Growth hormone (GH) regulates several processes in vertebrates, including two metabolically disparate processes: promotion of growth, an anabolic action, and mobilization of stored lipid, a catabolic action. In this study, we used hepatocytes isolated from continuously fed and long-term (4weeks) fasted rainbow trout (Oncorhynchus mykiss) as a model to investigate the mechanistic basis of the anabolic and catabolic actions of GH. Our hypothesis was that nutritional state modulates the lipolytic responsiveness of cells by adjusting the signal transduction pathways to which GH links. GH stimulated lipolysis as measured by increased glycerol release in both a time- and concentration-related manner from cells of fasted fish but not from cells of fed fish. Expression of mRNAs that encode the lipolytic enzyme hormone-sensitive lipase (HSL), HSL1 and HSL2, also was stimulated by GH in cells from fasted fish and not in cells from fed fish. Activation of the signaling pathways that mediate GH action also was studied. In cells from fed fish, GH activated the JAK-STAT, PI3K-Akt, and ERK pathways, whereas in cells from fasted fish, GH activated the PLC/PKC and ERK pathways.

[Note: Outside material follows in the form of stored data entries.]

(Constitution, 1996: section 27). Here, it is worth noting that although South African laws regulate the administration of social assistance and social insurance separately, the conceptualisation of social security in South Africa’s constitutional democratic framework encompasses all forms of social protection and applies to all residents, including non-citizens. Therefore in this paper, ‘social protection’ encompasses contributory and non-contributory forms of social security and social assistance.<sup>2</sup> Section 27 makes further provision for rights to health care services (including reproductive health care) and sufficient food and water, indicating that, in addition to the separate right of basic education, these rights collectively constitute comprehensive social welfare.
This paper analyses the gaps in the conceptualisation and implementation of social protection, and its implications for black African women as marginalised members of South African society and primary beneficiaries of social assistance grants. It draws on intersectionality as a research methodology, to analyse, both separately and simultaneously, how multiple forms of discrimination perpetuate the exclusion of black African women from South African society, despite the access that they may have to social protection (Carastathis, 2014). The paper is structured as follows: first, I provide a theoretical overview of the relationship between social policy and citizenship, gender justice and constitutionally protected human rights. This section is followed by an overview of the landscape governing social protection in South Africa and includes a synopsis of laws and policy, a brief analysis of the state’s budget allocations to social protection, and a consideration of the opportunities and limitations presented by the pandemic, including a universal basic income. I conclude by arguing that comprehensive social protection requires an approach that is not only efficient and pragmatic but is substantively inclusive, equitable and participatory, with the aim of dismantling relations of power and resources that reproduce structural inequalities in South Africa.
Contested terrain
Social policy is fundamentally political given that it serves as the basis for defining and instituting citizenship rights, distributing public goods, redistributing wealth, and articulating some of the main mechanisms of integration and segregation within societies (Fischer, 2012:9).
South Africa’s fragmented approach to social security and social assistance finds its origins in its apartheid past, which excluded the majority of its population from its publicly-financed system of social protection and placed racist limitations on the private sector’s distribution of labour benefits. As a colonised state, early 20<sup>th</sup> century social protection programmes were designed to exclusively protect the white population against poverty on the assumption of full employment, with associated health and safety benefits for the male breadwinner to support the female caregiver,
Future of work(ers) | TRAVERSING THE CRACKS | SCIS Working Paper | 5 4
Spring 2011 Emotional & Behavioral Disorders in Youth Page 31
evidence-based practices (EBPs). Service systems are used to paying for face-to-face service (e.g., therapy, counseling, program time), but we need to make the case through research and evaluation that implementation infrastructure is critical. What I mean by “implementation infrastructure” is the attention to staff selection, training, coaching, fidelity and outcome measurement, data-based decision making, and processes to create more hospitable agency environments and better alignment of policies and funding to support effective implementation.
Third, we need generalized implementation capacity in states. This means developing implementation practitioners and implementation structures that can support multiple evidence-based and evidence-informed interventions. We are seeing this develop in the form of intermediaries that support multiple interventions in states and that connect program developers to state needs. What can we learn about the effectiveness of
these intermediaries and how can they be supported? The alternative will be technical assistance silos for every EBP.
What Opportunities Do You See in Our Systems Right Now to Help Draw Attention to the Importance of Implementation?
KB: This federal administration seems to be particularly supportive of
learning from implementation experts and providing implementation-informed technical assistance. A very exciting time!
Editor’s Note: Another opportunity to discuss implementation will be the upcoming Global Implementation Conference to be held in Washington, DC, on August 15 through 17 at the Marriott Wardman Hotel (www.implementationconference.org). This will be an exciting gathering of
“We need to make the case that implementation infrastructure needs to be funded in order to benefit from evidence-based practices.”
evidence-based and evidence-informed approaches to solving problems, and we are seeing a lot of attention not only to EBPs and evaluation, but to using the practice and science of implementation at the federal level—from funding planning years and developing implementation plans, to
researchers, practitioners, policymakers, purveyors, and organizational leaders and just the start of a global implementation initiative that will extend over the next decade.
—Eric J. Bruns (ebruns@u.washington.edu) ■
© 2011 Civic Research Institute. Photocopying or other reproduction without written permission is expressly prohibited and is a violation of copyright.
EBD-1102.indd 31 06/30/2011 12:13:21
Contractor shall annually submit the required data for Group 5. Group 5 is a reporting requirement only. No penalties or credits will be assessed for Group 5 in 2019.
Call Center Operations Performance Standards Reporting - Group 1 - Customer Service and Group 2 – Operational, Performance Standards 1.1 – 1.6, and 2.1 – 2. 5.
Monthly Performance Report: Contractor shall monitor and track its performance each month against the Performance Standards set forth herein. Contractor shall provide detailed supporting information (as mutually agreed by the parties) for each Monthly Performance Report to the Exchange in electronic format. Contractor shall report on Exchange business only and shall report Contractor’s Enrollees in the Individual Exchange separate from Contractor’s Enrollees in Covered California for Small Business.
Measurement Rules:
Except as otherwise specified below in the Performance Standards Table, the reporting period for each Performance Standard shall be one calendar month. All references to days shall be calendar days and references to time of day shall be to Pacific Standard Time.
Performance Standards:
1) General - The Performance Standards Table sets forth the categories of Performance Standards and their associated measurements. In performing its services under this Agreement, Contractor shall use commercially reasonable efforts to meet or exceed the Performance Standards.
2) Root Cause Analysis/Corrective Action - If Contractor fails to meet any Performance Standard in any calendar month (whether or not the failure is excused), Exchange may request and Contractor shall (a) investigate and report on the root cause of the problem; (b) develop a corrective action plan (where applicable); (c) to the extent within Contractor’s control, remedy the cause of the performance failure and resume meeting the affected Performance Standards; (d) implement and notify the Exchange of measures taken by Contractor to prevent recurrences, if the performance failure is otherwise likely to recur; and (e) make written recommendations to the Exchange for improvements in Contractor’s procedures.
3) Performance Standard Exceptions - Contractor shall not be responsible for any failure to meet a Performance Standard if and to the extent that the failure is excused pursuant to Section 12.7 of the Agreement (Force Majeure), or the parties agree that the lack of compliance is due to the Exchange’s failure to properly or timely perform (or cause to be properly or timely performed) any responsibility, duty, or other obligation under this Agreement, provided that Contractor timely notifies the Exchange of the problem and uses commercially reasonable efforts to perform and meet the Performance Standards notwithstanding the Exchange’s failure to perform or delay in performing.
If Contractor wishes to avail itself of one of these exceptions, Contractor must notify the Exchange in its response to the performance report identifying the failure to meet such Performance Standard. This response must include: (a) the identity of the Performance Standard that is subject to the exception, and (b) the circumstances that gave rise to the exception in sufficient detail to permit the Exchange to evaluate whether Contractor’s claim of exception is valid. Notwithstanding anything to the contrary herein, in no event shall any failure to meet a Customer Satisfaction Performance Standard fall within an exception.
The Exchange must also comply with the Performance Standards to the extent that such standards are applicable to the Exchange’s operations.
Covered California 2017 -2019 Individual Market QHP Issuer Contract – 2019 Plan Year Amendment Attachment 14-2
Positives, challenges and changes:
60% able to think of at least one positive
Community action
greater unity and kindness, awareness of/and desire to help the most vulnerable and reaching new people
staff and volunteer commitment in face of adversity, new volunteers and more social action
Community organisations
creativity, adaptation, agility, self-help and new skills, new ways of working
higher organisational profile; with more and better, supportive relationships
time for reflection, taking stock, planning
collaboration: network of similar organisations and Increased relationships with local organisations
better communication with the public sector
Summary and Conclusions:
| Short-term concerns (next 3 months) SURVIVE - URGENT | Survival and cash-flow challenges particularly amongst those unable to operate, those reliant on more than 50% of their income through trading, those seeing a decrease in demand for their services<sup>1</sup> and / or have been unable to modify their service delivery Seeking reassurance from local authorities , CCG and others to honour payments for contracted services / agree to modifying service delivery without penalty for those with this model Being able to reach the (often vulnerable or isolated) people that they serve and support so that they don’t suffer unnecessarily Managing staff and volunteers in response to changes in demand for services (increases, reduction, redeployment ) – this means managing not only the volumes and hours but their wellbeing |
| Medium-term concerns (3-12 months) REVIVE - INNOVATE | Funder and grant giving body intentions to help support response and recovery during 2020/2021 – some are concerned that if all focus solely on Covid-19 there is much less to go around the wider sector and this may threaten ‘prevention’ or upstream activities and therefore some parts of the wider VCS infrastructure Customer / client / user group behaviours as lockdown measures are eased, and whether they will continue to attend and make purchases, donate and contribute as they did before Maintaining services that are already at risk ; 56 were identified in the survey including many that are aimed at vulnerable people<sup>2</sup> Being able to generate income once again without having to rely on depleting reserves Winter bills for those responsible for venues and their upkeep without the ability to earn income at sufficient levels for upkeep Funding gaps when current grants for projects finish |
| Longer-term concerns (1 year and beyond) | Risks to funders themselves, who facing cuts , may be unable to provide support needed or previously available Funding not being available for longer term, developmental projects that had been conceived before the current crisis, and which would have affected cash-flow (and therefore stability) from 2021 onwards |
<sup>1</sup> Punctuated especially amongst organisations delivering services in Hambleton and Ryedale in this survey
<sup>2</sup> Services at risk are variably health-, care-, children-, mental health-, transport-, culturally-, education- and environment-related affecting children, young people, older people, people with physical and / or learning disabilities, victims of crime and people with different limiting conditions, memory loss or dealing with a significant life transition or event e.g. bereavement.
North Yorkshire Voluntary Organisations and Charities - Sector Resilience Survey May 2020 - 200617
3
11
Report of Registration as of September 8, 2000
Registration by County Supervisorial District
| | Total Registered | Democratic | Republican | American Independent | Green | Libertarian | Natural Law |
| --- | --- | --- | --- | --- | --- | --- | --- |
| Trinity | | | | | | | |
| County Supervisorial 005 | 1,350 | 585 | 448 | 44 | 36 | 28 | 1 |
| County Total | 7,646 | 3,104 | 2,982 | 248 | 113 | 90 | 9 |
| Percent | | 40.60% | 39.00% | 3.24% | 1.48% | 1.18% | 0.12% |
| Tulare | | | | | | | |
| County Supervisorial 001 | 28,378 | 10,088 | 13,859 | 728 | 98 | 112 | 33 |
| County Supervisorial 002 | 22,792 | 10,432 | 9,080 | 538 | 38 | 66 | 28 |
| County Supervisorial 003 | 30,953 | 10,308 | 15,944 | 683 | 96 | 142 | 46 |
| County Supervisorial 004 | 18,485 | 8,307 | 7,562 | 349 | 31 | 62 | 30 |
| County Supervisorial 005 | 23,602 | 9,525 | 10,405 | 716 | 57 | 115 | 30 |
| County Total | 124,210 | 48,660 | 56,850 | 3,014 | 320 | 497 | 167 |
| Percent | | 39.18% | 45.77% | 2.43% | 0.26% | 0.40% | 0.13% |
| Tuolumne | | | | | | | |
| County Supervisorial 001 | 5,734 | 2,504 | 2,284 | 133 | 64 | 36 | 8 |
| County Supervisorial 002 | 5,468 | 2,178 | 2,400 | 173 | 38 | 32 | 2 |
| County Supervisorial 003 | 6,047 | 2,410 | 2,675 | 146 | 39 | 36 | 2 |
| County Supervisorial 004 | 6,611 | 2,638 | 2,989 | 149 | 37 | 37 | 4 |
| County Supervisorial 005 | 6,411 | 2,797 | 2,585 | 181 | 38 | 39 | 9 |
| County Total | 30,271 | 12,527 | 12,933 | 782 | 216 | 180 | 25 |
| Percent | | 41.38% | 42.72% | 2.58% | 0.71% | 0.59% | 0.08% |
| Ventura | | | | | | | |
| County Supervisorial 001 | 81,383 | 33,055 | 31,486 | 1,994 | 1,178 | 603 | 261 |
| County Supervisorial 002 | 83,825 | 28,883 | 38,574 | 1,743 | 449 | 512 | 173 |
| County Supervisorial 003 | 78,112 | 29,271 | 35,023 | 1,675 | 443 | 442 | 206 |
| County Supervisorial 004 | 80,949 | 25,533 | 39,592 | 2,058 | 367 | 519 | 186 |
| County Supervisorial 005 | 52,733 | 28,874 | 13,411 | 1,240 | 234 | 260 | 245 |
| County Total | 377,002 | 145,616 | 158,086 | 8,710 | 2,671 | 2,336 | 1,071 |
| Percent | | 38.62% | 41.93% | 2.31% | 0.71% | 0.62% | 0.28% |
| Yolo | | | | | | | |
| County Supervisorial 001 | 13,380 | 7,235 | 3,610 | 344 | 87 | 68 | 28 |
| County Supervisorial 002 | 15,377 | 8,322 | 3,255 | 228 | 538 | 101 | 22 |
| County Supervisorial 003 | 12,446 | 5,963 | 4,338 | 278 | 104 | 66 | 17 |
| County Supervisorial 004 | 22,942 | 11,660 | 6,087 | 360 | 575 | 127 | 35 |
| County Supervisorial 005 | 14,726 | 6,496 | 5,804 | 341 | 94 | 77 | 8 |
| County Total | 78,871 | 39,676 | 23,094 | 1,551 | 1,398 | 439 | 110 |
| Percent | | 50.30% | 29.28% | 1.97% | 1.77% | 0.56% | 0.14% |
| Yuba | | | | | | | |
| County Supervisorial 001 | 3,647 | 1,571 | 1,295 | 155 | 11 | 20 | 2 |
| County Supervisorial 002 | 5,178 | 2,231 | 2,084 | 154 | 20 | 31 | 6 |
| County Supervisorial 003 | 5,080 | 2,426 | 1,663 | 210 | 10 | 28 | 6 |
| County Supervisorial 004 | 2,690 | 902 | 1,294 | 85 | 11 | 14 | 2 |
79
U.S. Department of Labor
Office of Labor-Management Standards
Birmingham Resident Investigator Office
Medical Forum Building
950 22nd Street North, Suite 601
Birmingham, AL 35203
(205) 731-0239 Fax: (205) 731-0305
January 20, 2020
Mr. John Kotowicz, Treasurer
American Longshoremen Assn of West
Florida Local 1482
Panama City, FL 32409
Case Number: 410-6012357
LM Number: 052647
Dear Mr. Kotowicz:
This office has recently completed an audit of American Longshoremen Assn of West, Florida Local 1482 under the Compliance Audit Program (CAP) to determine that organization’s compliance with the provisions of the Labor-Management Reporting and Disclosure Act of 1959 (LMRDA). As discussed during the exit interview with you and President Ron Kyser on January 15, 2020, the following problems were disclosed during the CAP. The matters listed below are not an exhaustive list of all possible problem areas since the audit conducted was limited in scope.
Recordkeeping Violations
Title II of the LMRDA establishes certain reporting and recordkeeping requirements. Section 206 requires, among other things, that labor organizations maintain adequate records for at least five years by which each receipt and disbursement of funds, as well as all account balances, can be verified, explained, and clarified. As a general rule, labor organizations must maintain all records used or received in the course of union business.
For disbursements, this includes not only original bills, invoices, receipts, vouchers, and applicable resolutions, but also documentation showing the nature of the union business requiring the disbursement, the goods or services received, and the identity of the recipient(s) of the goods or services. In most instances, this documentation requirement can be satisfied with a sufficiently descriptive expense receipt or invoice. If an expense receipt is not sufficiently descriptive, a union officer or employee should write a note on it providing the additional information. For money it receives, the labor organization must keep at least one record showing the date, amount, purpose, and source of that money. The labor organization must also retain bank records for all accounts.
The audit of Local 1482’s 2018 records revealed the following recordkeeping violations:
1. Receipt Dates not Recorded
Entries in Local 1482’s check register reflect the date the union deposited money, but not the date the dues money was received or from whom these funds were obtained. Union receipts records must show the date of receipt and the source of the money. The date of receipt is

In hepatocytes from fasted fish, blockade of PLC/PKC and of the ERK pathway inhibited GH-stimulated lipolysis and GH-stimulated HSL mRNA expression, whereas blockade of JAK-STAT or of the PI3K-Akt pathway had no effect on lipolysis or HSL expression stimulated by GH. These results indicate that during fasting GH activates the PLC/PKC and ERK pathways resulting in lipolysis but during periods of feeding GH activates a different complement of signal elements that do not promote lipolysis. These findings suggest that the responsiveness of cells to GH depends on the signal pathways to which GH links and helps resolve the growth-promoting and lipid catabolic actions of GH.